== Excerpts from a dataset ==
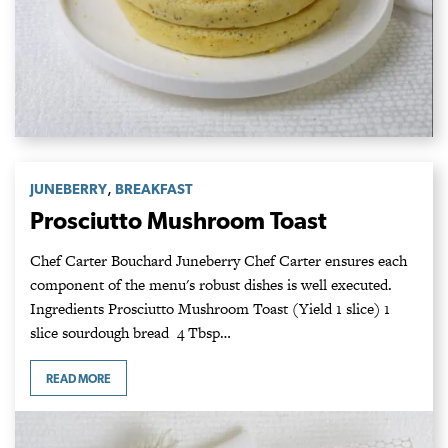
,
JUNEBERRY
BREAKFAST
Prosciutto Mushroom Toast
Chef Carter Bouchard Juneberry Chef Carter ensures each
component of the menu's robust dishes is well executed.
Ingredients Prosciutto Mushroom Toast (Yield 1 slice) 1
slice sourdough bread 4 Tbsp…
READ MORE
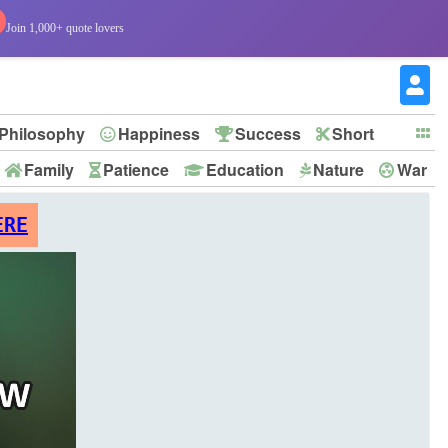
Join 1,000+ quote lovers
Philosophy
Happiness
Success
Short
Family
Patience
Education
Nature
War
ERE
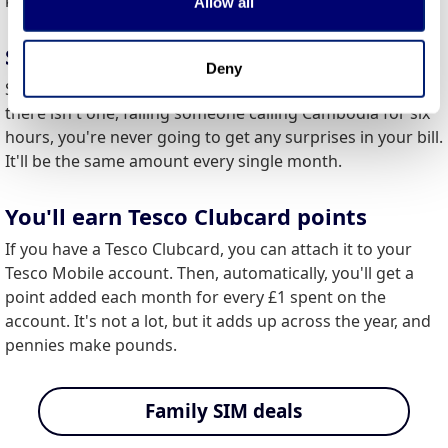
keeping things uncomplicated and consumer friendly.
Allow all
Same bill every month
Deny
Since it's impossible to exceed your data limit on account
there isn't one, failing someone calling Cambodia for six
hours, you're never going to get any surprises in your bill.
It'll be the same amount every single month.
You'll earn Tesco Clubcard points
If you have a Tesco Clubcard, you can attach it to your
Tesco Mobile account. Then, automatically, you'll get a
point added each month for every £1 spent on the
account. It's not a lot, but it adds up across the year, and
pennies make pounds.
Family SIM deals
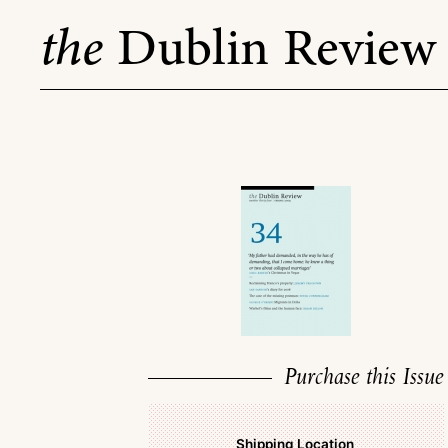
Skip
the
Dublin Review
to
content
Purchase this Issue
Shipping Location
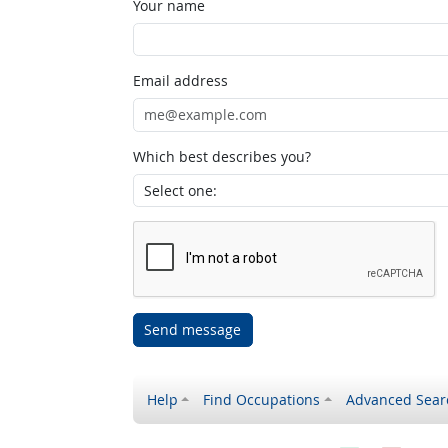
Your name
Email address
Which best describes you?
Send message
Help
Find Occupations
Advanced Sear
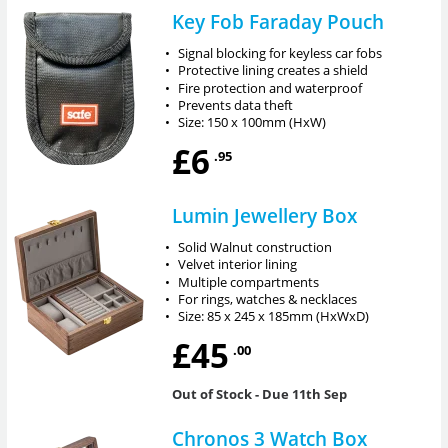
Key Fob Faraday Pouch
•
Signal blocking for keyless car fobs
•
Protective lining creates a shield
•
Fire protection and waterproof
•
Prevents data theft
•
Size: 150 x 100mm (HxW)
£6
.95
Lumin Jewellery Box
•
Solid Walnut construction
•
Velvet interior lining
•
Multiple compartments
•
For rings, watches & necklaces
•
Size: 85 x 245 x 185mm (HxWxD)
£45
.00
Out of Stock
- Due 11th Sep
Chronos 3 Watch Box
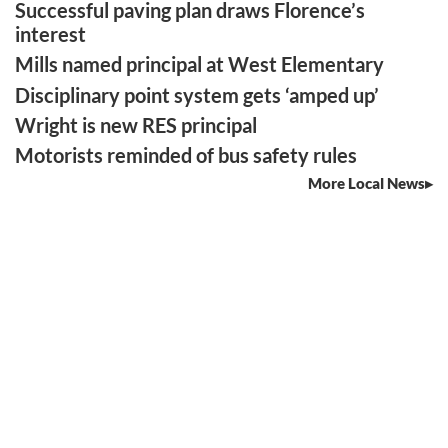
Successful paving plan draws Florence’s
interest
Mills named principal at West Elementary
Disciplinary point system gets ‘amped up’
Wright is new RES principal
Motorists reminded of bus safety rules
More Local News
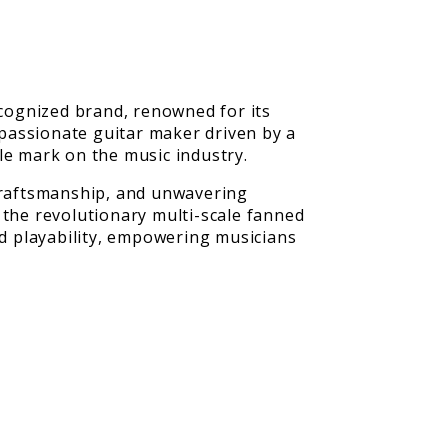
cognized brand, renowned for its
passionate guitar maker driven by a
le mark on the music industry.
 craftsmanship, and unwavering
 the revolutionary multi-scale fanned
d playability, empowering musicians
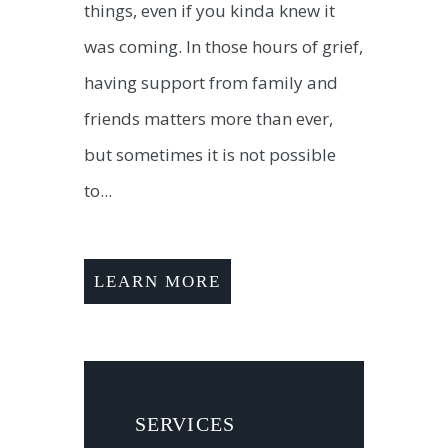
things, even if you kinda knew it
was coming. In those hours of grief,
having support from family and
friends matters more than ever,
but sometimes it is not possible
to...
LEARN MORE
SERVICES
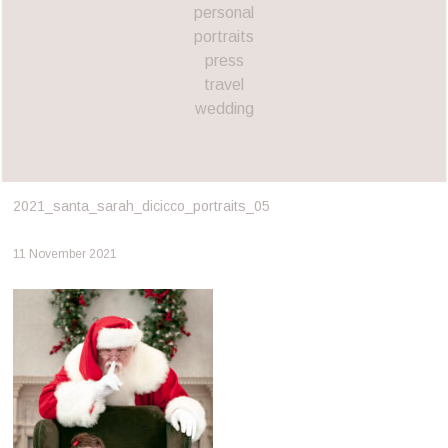
personal
portraits
press
travel
wedding
2021_santa_sarah_dicicco_portraits_05
11 November 2021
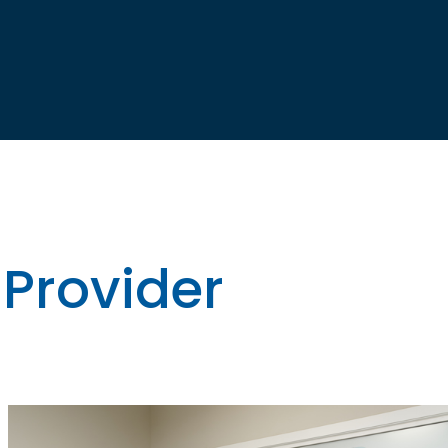
 Provider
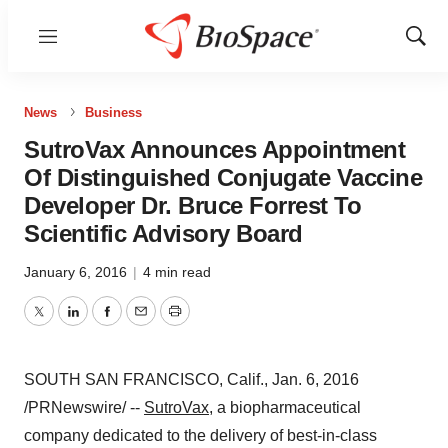
Menu
Show
Sear
News
Business
SutroVax Announces Appointment
Of Distinguished Conjugate Vaccine
Developer Dr. Bruce Forrest To
Scientific Advisory Board
January 6, 2016
|
4 min read
Twitter
LinkedIn
Facebook
Email
Print
SOUTH SAN FRANCISCO, Calif.
, Jan. 6, 2016
/PRNewswire/ --
SutroVax
, a biopharmaceutical
company dedicated to the delivery of best-in-class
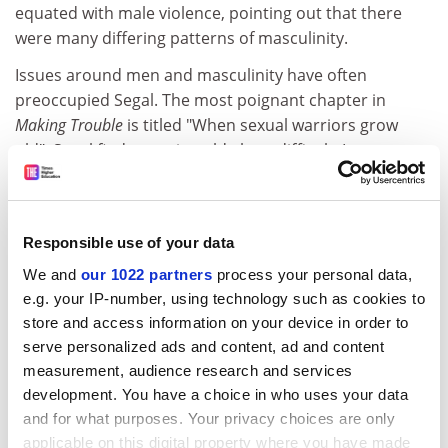
equated with male violence, pointing out that there
were many differing patterns of masculinity.
Issues around men and masculinity have often
preoccupied Segal. The most poignant chapter in
Making Trouble
is titled "When sexual warriors grow
old". Segal finds growing old alone difficult. In our
gendered cultures of ageing, she muses, older
women's sagging bodies and wrinkles are not objects
of male desire. "It is by other women, rather than by
Responsible use of your data
men, that I more often feel myself desired nowadays,"
she confesses.
We and
our 1022 partners
process your personal data,
e.g. your IP-number, using technology such as cookies to
Segal, now exploring her Jewish identity, has turned her
store and access information on your device in order to
political activism to international issues, such as peace
serve personalized ads and content, ad and content
in the Middle East. This account of one feminist's life
measurement, audience research and services
story makes us realise with a jolt how many of the
development. You have a choice in who uses your data
demands of the women's movement, such as more
and for what purposes. Your privacy choices are only
nurseries, shared parenting, refuges for abused
applicable on this digital property where you have made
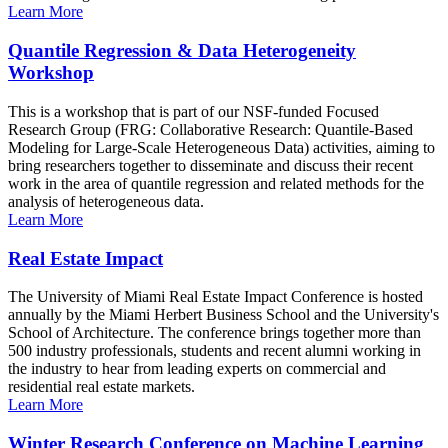
Learn More
Quantile Regression & Data Heterogeneity
Workshop
This is a workshop that is part of our NSF-funded Focused
Research Group (FRG: Collaborative Research: Quantile-Based
Modeling for Large-Scale Heterogeneous Data) activities, aiming to
bring researchers together to disseminate and discuss their recent
work in the area of quantile regression and related methods for the
analysis of heterogeneous data.
Learn More
Real Estate Impact
The University of Miami Real Estate Impact Conference is hosted
annually by the Miami Herbert Business School and the University's
School of Architecture. The conference brings together more than
500 industry professionals, students and recent alumni working in
the industry to hear from leading experts on commercial and
residential real estate markets.
Learn More
Winter Research Conference on Machine Learning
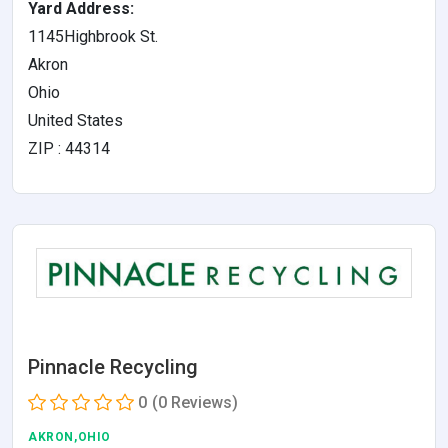
Yard Address:
1145Highbrook St.
Akron
Ohio
United States
ZIP : 44314
Pinnacle Recycling
0
(0 Reviews)
AKRON,OHIO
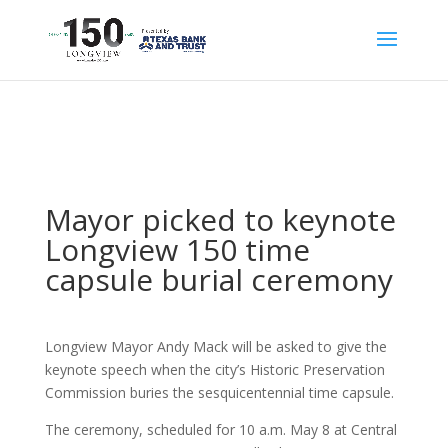
Mayor picked to keynote
Longview 150 time
capsule burial ceremony
Longview Mayor Andy Mack will be asked to give the
keynote speech when the city’s Historic Preservation
Commission buries the sesquicentennial time capsule.
The ceremony, scheduled for 10 a.m. May 8 at Central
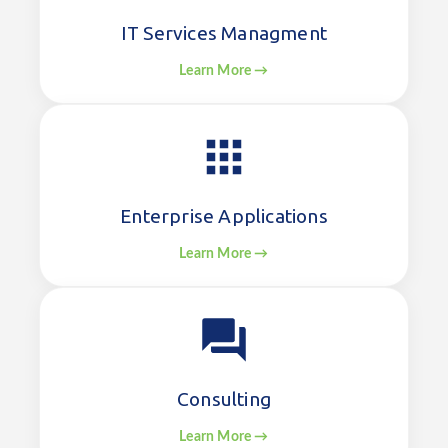
IT Services Managment
Learn More →
Enterprise Applications
Learn More →
Consulting
Learn More →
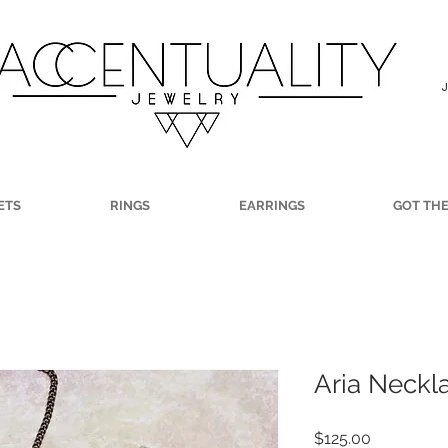
ETS
RINGS
EARRINGS
GOT TH
Aria Neckl
Price
$125.00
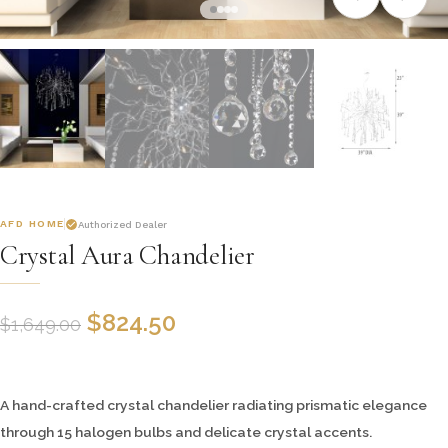
AFD HOME
Authorized Dealer
Crystal Aura Chandelier
$
824.50
$
1,649.00
A hand-crafted crystal chandelier radiating prismatic elegance
through 15 halogen bulbs and delicate crystal accents.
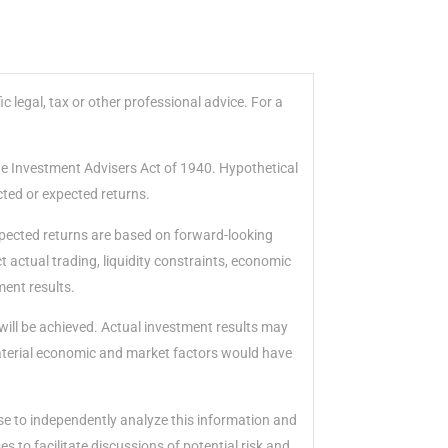
 legal, tax or other professional advice. For a
he Investment Advisers Act of 1940. Hypothetical
cted or expected returns.
xpected returns are based on forward-looking
 actual trading, liquidity constraints, economic
ment results.
will be achieved. Actual investment results may
material economic and market factors would have
ise to independently analyze this information and
 to facilitate discussions of potential risk and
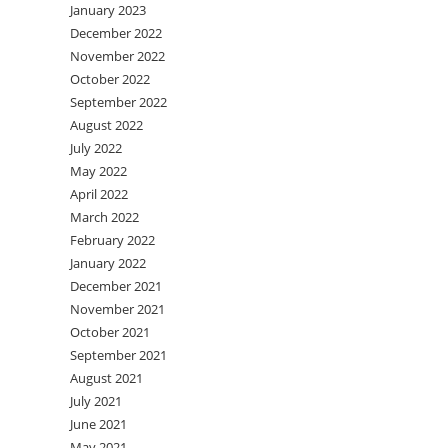
January 2023
December 2022
November 2022
October 2022
September 2022
August 2022
July 2022
May 2022
April 2022
March 2022
February 2022
January 2022
December 2021
November 2021
October 2021
September 2021
August 2021
July 2021
June 2021
May 2021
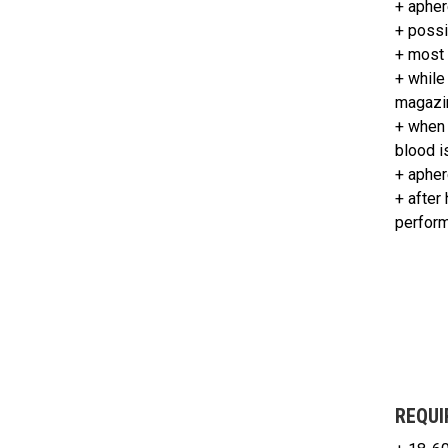
+ apher
+ possi
+ most 
+ while
magazi
+ when 
blood i
+ apher
+ after
perform
REQUI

== JOB ==
Give every line of text in the entries above as a numbered list, skipping blank lines and leaving out the pictures.

== OUTPUT OF THE EXERCISE ==
1. ,
2. JUNEBERRY
3. BREAKFAST
4. Prosciutto Mushroom Toast
5. Chef Carter Bouchard Juneberry Chef Carter ensures each
6. component of the menu's robust dishes is well executed.
7. Ingredients Prosciutto Mushroom Toast (Yield 1 slice) 1
8. slice sourdough bread 4 Tbsp…
9. READ MORE
10. Join 1,000+ quote lovers
11. Philosophy
12. Happiness
13. Success
14. Short
15. Family
16. Patience
17. Education
18. Nature
19. War
20. ERE
21. keeping things uncomplicated and consumer friendly.
22. Allow all
23. Same bill every month
24. Deny
25. Since it's impossible to exceed your data limit on account
26. there isn't one, failing someone calling Cambodia for six
27. hours, you're never going to get any surprises in your bill.
28. It'll be the same amount every single month.
29. You'll earn Tesco Clubcard points
30. If you have a Tesco Clubcard, you can attach it to your
31. Tesco Mobile account. Then, automatically, you'll get a
32. point added each month for every £1 spent on the
33. account. It's not a lot, but it adds up across the year, and
34. pennies make pounds.
35. Family SIM deals
36. Skip
37. the
38. Dublin Review
39. to
40. content
41. Purchase this Issue
42. Shipping Location
43. Your name
44. Email address
45. Which best describes you?
46. Send message
47. Help
48. Find Occupations
49. Advanced Sear
50. Key Fob Faraday Pouch
51. •
52. Signal blocking for keyless car fobs
53. •
54. Protective lining creates a shield
55. •
56. Fire protection and waterproof
57. •
58. Prevents data theft
59. •
60. Size: 150 x 100mm (HxW)
61. £6
62. .95
63. Lumin Jewellery Box
64. •
65. Solid Walnut construction
66. •
67. Velvet interior lining
68. •
69. Multiple compartments
70. •
71. For rings, watches & necklaces
72. •
73. Size: 85 x 245 x 185mm (HxWxD)
74. £45
75. .00
76. Out of Stock
77. - Due 11th Sep
78. Chronos 3 Watch Box
79. Successful paving plan draws Florence’s
80. interest
81. Mills named principal at West Elementary
82. Disciplinary point system gets ‘amped up’
83. Wright is new RES principal
84. Motorists reminded of bus safety rules
85. More Local News
86. cognized brand, renowned for its
87. passionate guitar maker driven by a
88. le mark on the music industry.
89.  craftsmanship, and unwavering
90.  the revolutionary multi-scale fanned
91. d playability, empowering musicians
92. things, even if you kinda knew it
93. was coming. In those hours of grief,
94. having support from family and
95. friends matters more than ever,
96. but sometimes it is not possible
97. to...
98. LEARN MORE
99. SERVICES
100. personal
101. portraits
102. press
103. travel
104. wedding
105. 2021_santa_sarah_dicicco_portraits_05
106. 11 November 2021
107.  Provider
108. Menu
109. Show
110. Sear
111. News
112. Business
113. SutroVax Announces Appointment
114. Of Distinguished Conjugate Vaccine
115. Developer Dr. Bruce Forrest To
116. Scientific Advisory Board
117. January 6, 2016
118. |
119. 4 min read
120. Twitter
121. LinkedIn
122. Facebook
123. Email
124. Print
125. SOUTH SAN FRANCISCO, Calif.
126. , Jan. 6, 2016
127. /PRNewswire/ --
128. SutroVax
129. , a biopharmaceutical
130. company dedicated to the delivery of best-in-class
131. equated with male violence, pointing out that there
132. were many differing patterns of masculinity.
133. Issues around men and masculinity have often
134. preoccupied Segal. The most poignant chapter in
135. Making Trouble
136. is titled "When sexual warriors grow
137. old". Segal finds growing old alone difficult. In our
138. gendered cultures of ageing, she muses, older
139. women's sagging bodies and wrinkles are not objects
140. of male desire. "It is by other women, rather than by
141. Responsible use of your data
142. men, that I more often feel myself desired nowadays,"
143. she confesses.
144. We and
145. our 1022 partners
146. process your personal data,
147. e.g. your IP-number, using technology such as cookies to
148. Segal, now exploring her Jewish identity, has turned her
149. store and access information on your device in order to
150. political activism to international issues, such as peace
151. serve personalized ads and content, ad and content
152. in the Middle East. This account of one feminist's life
153. measurement, audience research and services
154. story makes us realise with a jolt how many of the
155. development. You have a choice in who uses your data
156. demands of the women's movement, such as more
157. and for what purposes. Your privacy choices are only
158. nurseries, shared parenting, refuges for abused
159. applicable on this digital property where you have made
160. Learn More
161. Quantile Regression & Data Heterogeneity
162. Workshop
163. This is a workshop that is part of our NSF-funded Focused
164. Research Group (FRG: Collaborative Research: Quantile-Based
165. Modeling for Large-Scale Heterogeneous Data) activities, aiming to
166. bring researchers together to disseminate and discuss their recent
167. work in the area of quantile regression and related methods for the
168. analysis of heterogeneous data.
169. Learn More
170. Real Estate Impact
171. The University of Miami Real Estate Impact Conference is hosted
172. annually by the Miami Herbert Business School and the University's
173. School of Architecture. The conference brings together more than
174. 500 industry professionals, students and recent alumni working in
175. the industry to hear from leading experts on commercial and
176. residential real estate markets.
177. Learn More
178. Winter Research Conference on Machine Learning
179. Yard Address:
180. 1145Highbrook St.
181. Akron
182. Ohio
183. United States
184. ZIP : 44314
185. Pinnacle Recycling
186. 0
187. (0 Reviews)
188. AKRON,OHIO
189. Mayor picked to keynote
190. Longview 150 time
191. capsule burial ceremony
192. Longview Mayor Andy Mack will be asked to give the
193. keynote speech when the city’s Historic Preservation
194. Commission buries the sesquicentennial time capsule.
195. The ceremony, scheduled for 10 a.m. May 8 at Central
196. IT Services Managment
197. Learn More →
198. Enterprise Applications
199. Learn More →
200. Consulting
201. Learn More →
202. ETS
203. RINGS
204. EARRINGS
205. GOT TH
206. Aria Neckl
207. Price
208. $125.00
209. AFD HOME
210. Authorized Dealer
211. Crystal Aura Chandelier
212. $
213. 824.50
214. $
215. 1,649.00
216. A hand-crafted crystal chandelier radiating prismatic elegance
217. through 15 halogen bulbs and delicate crystal accents.
218.  legal, tax or other professional advice. For a
219. he Investment Advisers Act of 1940. Hypothetical
220. cted or expected returns.
221. xpected returns are based on forward-looking
222.  actual trading, liquidity constraints, economic
223. ment results.
224. will be achieved. Actual investment results may
225. material economic and market factors would have
226. ise to independently analyze this information and
227.  to facilitate discussions of potential risk and
228. January 2023
229. December 2022
230. November 2022
231. October 2022
232. September 2022
233. August 2022
234. July 2022
235. May 2022
236. April 2022
237. March 2022
238. February 2022
239. January 2022
240. December 2021
241. November 2021
242. October 2021
243. September 2021
244. August 2021
245. July 2021
246. June 2021
247. May 2021
248. + apher
249. + possi
250. + most 
251. + while
252. magazi
253. + when 
254. blood i
255. + apher
256. + after
257. perform
258. REQUI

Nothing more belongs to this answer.